--- Data to process ---
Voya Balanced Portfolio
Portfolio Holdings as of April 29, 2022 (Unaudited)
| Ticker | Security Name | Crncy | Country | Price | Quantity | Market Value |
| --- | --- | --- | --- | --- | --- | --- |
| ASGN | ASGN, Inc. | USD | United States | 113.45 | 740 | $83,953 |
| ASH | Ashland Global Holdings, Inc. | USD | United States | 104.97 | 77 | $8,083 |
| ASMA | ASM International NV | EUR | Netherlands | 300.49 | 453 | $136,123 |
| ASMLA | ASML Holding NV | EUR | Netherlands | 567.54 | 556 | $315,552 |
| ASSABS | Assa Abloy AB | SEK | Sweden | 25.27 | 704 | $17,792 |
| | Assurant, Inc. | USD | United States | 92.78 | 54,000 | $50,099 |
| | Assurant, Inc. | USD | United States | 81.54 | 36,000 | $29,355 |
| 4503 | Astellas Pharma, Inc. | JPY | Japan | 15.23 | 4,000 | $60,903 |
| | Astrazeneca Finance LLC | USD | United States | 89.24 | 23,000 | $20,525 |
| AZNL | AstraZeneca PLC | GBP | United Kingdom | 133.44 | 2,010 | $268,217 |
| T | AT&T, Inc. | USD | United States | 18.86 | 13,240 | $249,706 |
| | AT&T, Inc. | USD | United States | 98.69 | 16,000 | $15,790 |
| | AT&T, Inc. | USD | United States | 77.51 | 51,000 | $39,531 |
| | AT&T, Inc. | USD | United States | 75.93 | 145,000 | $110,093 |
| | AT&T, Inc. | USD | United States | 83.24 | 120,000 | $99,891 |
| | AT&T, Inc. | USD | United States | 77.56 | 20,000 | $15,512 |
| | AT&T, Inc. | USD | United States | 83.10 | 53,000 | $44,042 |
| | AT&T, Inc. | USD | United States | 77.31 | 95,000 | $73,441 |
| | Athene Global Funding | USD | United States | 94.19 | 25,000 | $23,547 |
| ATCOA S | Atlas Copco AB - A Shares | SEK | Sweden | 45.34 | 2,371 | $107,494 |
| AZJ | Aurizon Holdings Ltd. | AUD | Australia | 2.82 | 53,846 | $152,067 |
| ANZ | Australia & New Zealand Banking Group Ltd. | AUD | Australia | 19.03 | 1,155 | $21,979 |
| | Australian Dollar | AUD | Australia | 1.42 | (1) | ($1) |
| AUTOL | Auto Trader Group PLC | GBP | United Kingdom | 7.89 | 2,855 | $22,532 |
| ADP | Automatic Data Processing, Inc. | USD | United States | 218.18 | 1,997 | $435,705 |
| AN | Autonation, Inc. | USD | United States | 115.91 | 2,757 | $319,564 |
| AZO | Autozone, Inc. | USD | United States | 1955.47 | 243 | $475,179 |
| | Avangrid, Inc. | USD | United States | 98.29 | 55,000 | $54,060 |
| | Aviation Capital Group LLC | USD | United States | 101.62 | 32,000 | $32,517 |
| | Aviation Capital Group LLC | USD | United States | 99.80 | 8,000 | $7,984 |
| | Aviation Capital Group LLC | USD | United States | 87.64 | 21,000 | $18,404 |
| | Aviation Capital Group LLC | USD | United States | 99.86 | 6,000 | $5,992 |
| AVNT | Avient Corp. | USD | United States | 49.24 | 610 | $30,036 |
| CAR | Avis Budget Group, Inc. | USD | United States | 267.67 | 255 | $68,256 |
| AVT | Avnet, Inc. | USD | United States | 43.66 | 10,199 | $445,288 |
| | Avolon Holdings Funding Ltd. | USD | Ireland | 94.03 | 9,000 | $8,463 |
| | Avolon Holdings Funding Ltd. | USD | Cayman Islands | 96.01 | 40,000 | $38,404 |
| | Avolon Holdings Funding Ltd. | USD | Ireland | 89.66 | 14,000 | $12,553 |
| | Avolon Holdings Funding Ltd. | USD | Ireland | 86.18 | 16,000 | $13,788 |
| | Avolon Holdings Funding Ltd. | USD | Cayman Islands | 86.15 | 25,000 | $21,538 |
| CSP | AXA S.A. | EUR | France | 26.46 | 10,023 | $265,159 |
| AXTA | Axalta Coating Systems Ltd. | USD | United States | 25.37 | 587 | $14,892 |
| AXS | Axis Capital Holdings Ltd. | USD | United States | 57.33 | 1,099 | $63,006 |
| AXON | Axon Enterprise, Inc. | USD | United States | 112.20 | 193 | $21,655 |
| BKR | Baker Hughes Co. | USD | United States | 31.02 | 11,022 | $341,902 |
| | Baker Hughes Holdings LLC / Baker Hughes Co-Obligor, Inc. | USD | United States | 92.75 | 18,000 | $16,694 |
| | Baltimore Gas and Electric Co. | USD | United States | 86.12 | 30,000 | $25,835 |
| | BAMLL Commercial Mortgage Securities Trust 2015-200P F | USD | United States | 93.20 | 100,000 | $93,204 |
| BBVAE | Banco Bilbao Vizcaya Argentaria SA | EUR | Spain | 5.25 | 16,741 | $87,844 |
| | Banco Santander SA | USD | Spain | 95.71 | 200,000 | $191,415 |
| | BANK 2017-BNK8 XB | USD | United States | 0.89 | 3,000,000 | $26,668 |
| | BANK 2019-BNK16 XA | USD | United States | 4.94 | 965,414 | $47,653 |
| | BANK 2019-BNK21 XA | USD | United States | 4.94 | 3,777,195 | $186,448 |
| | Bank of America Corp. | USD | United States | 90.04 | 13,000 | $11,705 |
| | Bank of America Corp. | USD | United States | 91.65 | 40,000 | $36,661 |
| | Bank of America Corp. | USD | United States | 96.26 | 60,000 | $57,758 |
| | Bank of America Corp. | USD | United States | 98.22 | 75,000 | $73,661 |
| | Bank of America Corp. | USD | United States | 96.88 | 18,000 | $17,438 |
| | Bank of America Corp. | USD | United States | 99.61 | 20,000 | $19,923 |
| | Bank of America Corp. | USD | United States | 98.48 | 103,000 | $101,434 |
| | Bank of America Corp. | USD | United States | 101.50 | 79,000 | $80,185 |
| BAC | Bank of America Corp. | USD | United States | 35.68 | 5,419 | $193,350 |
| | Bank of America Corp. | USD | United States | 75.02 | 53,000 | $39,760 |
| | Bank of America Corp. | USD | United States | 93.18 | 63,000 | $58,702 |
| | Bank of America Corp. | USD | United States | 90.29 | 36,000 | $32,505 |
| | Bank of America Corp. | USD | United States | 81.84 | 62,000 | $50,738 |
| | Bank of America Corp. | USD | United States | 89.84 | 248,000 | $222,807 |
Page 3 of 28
---
■ What you will do:
Everything starting at the line containing "100,000 | $93,204 |" and ending at the line containing "79,000 | $80,185 |" in the records above should be repeated exactly, and only that.

■ Reply:
| | BAMLL Commercial Mortgage Securities Trust 2015-200P F | USD | United States | 93.20 | 100,000 | $93,204 |
| BBVAE | Banco Bilbao Vizcaya Argentaria SA | EUR | Spain | 5.25 | 16,741 | $87,844 |
| | Banco Santander SA | USD | Spain | 95.71 | 200,000 | $191,415 |
| | BANK 2017-BNK8 XB | USD | United States | 0.89 | 3,000,000 | $26,668 |
| | BANK 2019-BNK16 XA | USD | United States | 4.94 | 965,414 | $47,653 |
| | BANK 2019-BNK21 XA | USD | United States | 4.94 | 3,777,195 | $186,448 |
| | Bank of America Corp. | USD | United States | 90.04 | 13,000 | $11,705 |
| | Bank of America Corp. | USD | United States | 91.65 | 40,000 | $36,661 |
| | Bank of America Corp. | USD | United States | 96.26 | 60,000 | $57,758 |
| | Bank of America Corp. | USD | United States | 98.22 | 75,000 | $73,661 |
| | Bank of America Corp. | USD | United States | 96.88 | 18,000 | $17,438 |
| | Bank of America Corp. | USD | United States | 99.61 | 20,000 | $19,923 |
| | Bank of America Corp. | USD | United States | 98.48 | 103,000 | $101,434 |
| | Bank of America Corp. | USD | United States | 101.50 | 79,000 | $80,185 |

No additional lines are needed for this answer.